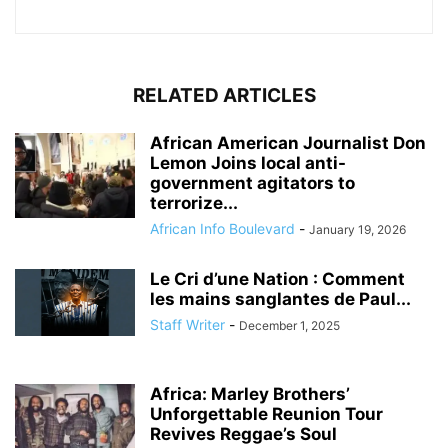
RELATED ARTICLES
African American Journalist Don
Lemon Joins local anti-
government agitators to
terrorize...
African Info Boulevard
-
January 19, 2026
Le Cri d’une Nation : Comment
les mains sanglantes de Paul...
Staff Writer
-
December 1, 2025
Africa: Marley Brothers’
Unforgettable Reunion Tour
Revives Reggae’s Soul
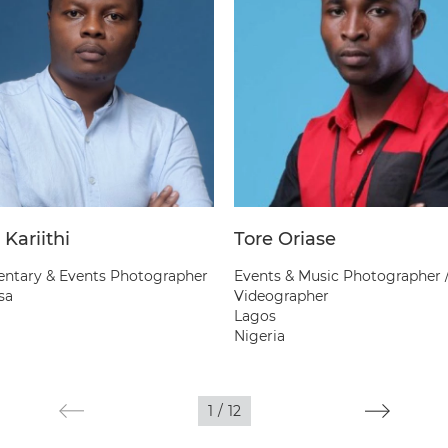
 Kariithi
Tore Oriase
tary & Events Photographer
Events & Music Photographer 
sa
Videographer
Lagos
Nigeria
1
/
12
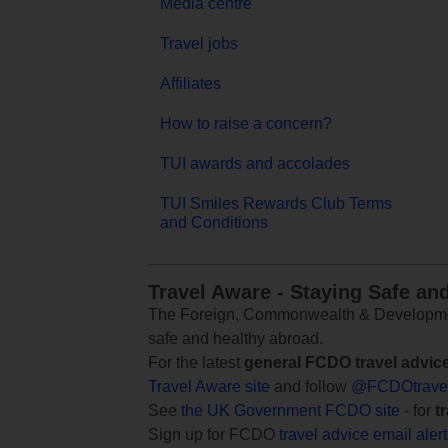
Media centre
Travel jobs
Affiliates
How to raise a concern?
TUI awards and accolades
TUI Smiles Rewards Club Terms
and Conditions
Travel Aware - Staying Safe an
The Foreign, Commonwealth & Development
safe and healthy abroad.
For the latest
general FCDO travel advic
Travel Aware site
and follow
@FCDOtrave
See
the UK Government FCDO site
- for
t
Sign up for FCDO
travel advice email aler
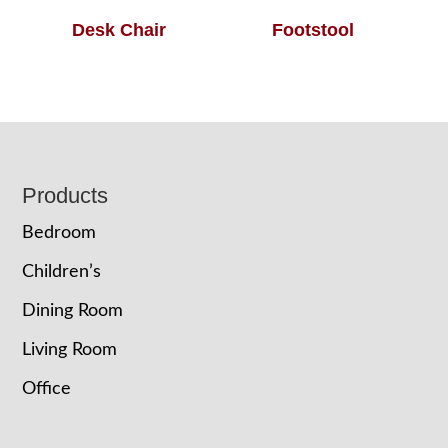
Desk Chair
Footstool
Footer
Products
Bedroom
Children’s
Dining Room
Living Room
Office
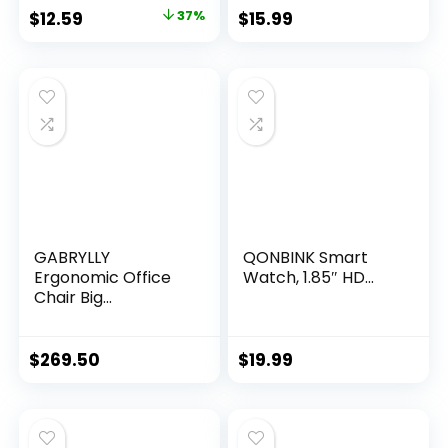
Original
Current
$
12.59
37%
$
15.99
price
price
was:
is:
$19.99.
$12.59.
GABRYLLY
QONBINK Smart
Ergonomic Office
Watch, 1.85″ HD...
Chair Big...
$
269.50
$
19.99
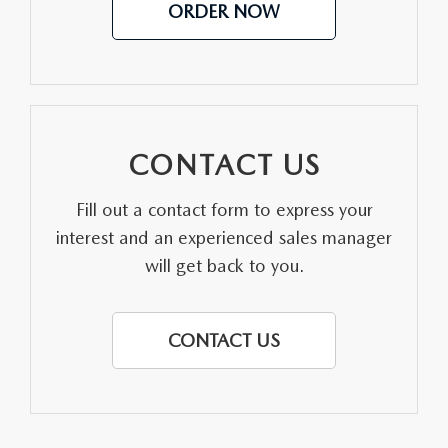
ORDER NOW
CONTACT US
Fill out a contact form to express your
interest and an experienced sales manager
will get back to you.
CONTACT US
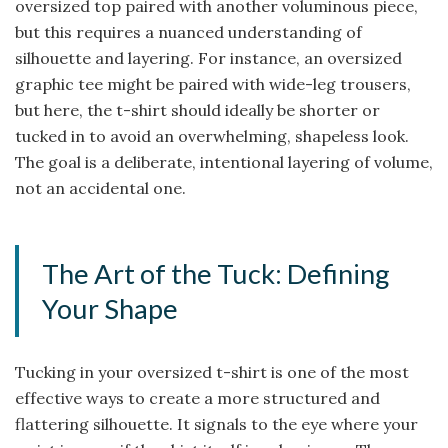
oversized top paired with another voluminous piece,
but this requires a nuanced understanding of
silhouette and layering. For instance, an oversized
graphic tee might be paired with wide-leg trousers,
but here, the t-shirt should ideally be shorter or
tucked in to avoid an overwhelming, shapeless look.
The goal is a deliberate, intentional layering of volume,
not an accidental one.
The Art of the Tuck: Defining
Your Shape
Tucking in your oversized t-shirt is one of the most
effective ways to create a more structured and
flattering silhouette. It signals to the eye where your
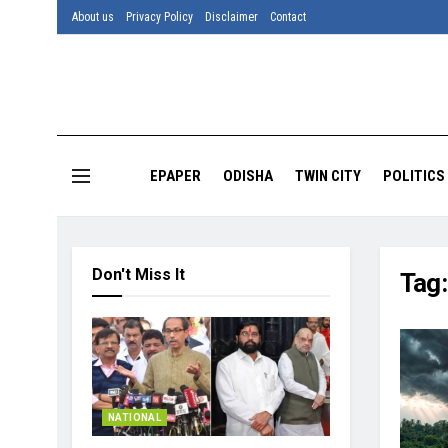
About us
Privacy Policy
Disclaimer
Contact
EPAPER
ODISHA
TWIN CITY
POLITICS
Don't Miss It
Tag
NATIONAL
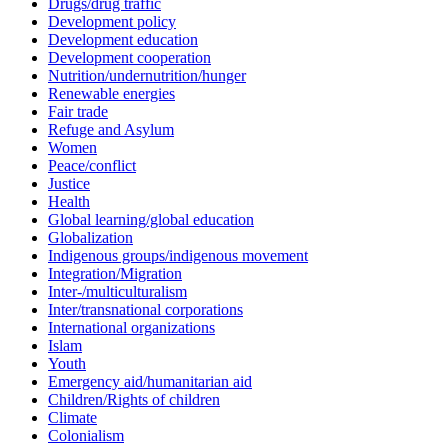
Drugs/drug traffic
Development policy
Development education
Development cooperation
Nutrition/undernutrition/hunger
Renewable energies
Fair trade
Refuge and Asylum
Women
Peace/conflict
Justice
Health
Global learning/global education
Globalization
Indigenous groups/indigenous movement
Integration/Migration
Inter-/multiculturalism
Inter/transnational corporations
International organizations
Islam
Youth
Emergency aid/humanitarian aid
Children/Rights of children
Climate
Colonialism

┄┄┄┄┄┄┄┄┄┄┄┄┄┄┄┄┄┄┄┄

• Activity: Rewrite everything from the line containing "oversized top paired" down to the last of the lines, replacing "silhouette" with "outline" and changing nothing else. Leave the pictures out of your answer.

• Response:
oversized top paired with another voluminous piece,
but this requires a nuanced understanding of
outline and layering. For instance, an oversized
graphic tee might be paired with wide-leg trousers,
but here, the t-shirt should ideally be shorter or
tucked in to avoid an overwhelming, shapeless look.
The goal is a deliberate, intentional layering of volume,
not an accidental one.
The Art of the Tuck: Defining
Your Shape
Tucking in your oversized t-shirt is one of the most
effective ways to create a more structured and
flattering outline. It signals to the eye where your
About us
Privacy Policy
Disclaimer
Contact
EPAPER
ODISHA
TWIN CITY
POLITICS
Don't Miss It
Tag
NATIONAL
Drugs/drug traffic
Development policy
Development education
Development cooperation
Nutrition/undernutrition/hunger
Renewable energies
Fair trade
Refuge and Asylum
Women
Peace/conflict
Justice
Health
Global learning/global education
Globalization
Indigenous groups/indigenous movement
Integration/Migration
Inter-/multiculturalism
Inter/transnational corporations
International organizations
Islam
Youth
Emergency aid/humanitarian aid
Children/Rights of children
Climate
Colonialism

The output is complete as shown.